1. These two appeals have been preferred against an order of the Subordinate Judge of Backergunge, deciding, on the application of the plaintiff, Majidunnessa Khatun, in a suit for the partition of the Haturia estate, that a Receiver should be appointed pendente lite, and a subsequent and ancillary order of the same Judge appointing a certain Mr. Tweedie to the receivership.

2. The earlier order is assailed on two grounds, namely:

3. First, that there is still pending before the District Judge of Backergunge a proceeding under Sections 93 to 100 of the Bengal Tenancy Act, 1885, for the appointment of a common manager of the Haturia estate, which ousts the jurisdiction of the Civil Court in respect of the appointment of a Receiver and secondly, that on the merits, no case for the appointment of a Receiver under Order XL of the Code of Civil Procedure, 1908, has been established.

4. In support of the legal objection raised by the first of these grounds, the learned Counsel for the appellants has been unable to cite any authority. But he contends that, as the question of the appointment of a common manager is before the District Judge, who may, therefore, at any moment make such an appointment, and as a common manager appointed by the District Judge is, under Section 98, Sub-section (8), of the Tenancy Act, removeable only by the District Judge, the appointment by the Subordinate Judge now of a Receiver under the general provisions of the Procedure Code would be liable to come into conflict with the action of the District Judge under the special provisions of the Tenancy Act, and in these circumstances, the former must give way and be held to have been placed in abeyance. And, taking another view of the position, he has argued that, until the District Judge either appoints a common manager in the pending proceeding under the Tenancy Act or decides that none need be appointed, he has seizin of the case, and possession of the estate, and it is not open to any Civil Court, see Rule 1(2) of Order XL of the Procedure Code, to remove him by appointing a Receiver.

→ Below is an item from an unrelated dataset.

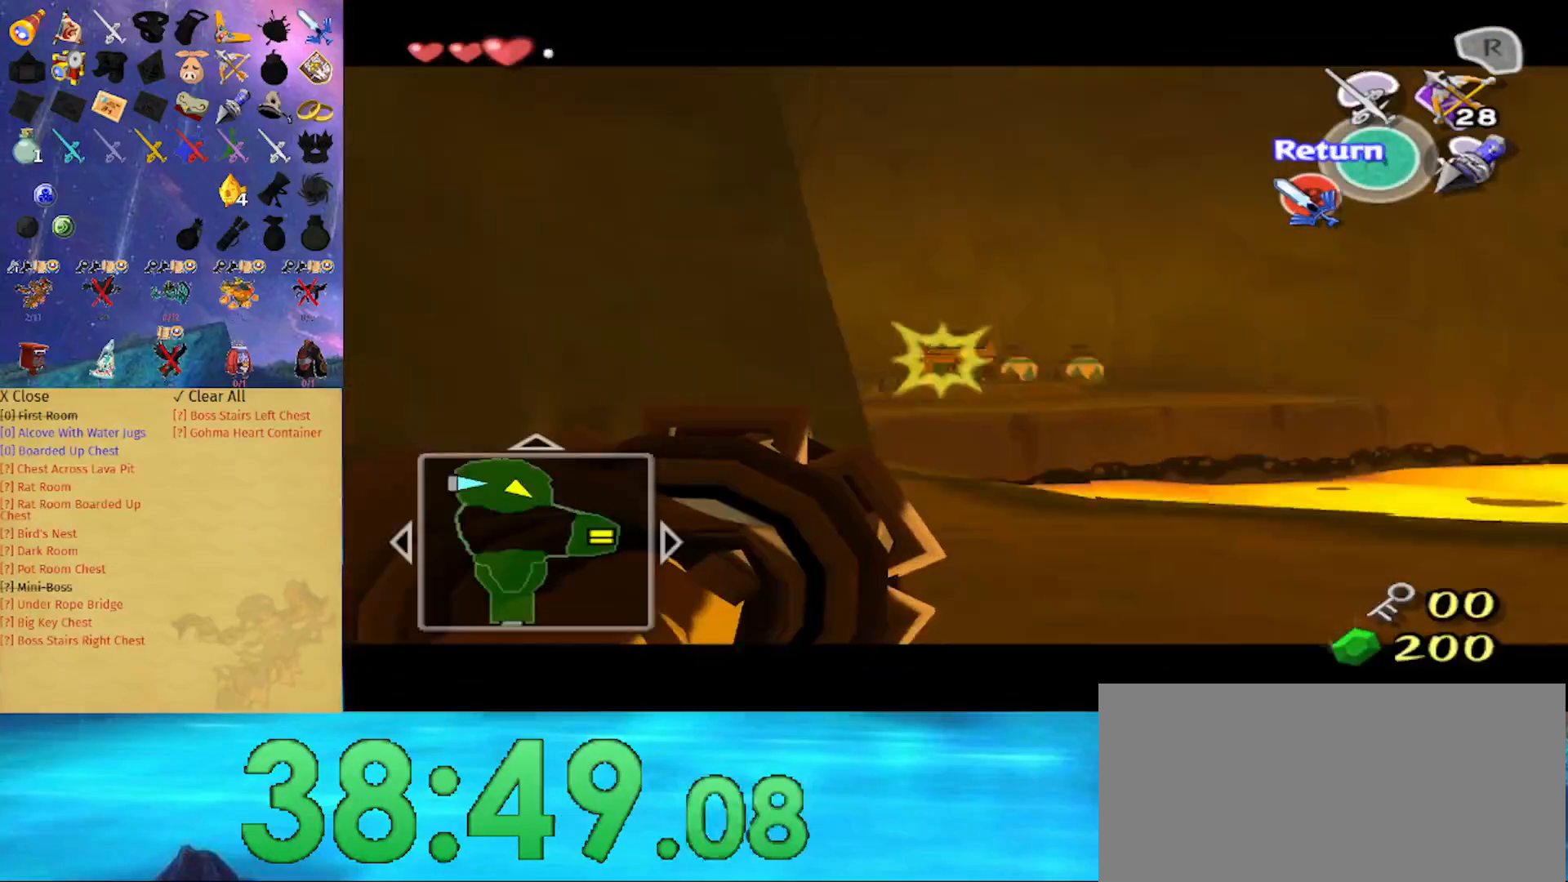
{"buttons": [], "left_stick": "center", "right_stick": "center", "events": [[267, "X", "up"]]}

5. In our opinion, this contention cannot be allowed to prevail. It has been held, by this Court in Madheshwar Singh v. Mohamaya Prasad Singh 13 C.L.J. 487; 15 C.W.N. 672; 9 Ind. Cas. 1027 that Order XL of the Procedure Code is not controlled by the provisions of the Tenancy Act as to the appointment of a common manager, and also that it is open to a Civil Court to appoint a Receiver in respect of property already in the hands of a common manager. If, then, the appointment of a common manager had been actually made by the District Judge in this instance, there would be nothing to prevent the appointment of a Receiver by the Subordinate Judge, and a fortiori there can be no objection in law to the appointment of a Receiver, where the appointment of a common manager is, as here, not an accomplished fact, but a bare contingency. The legal objection, therefore, fails.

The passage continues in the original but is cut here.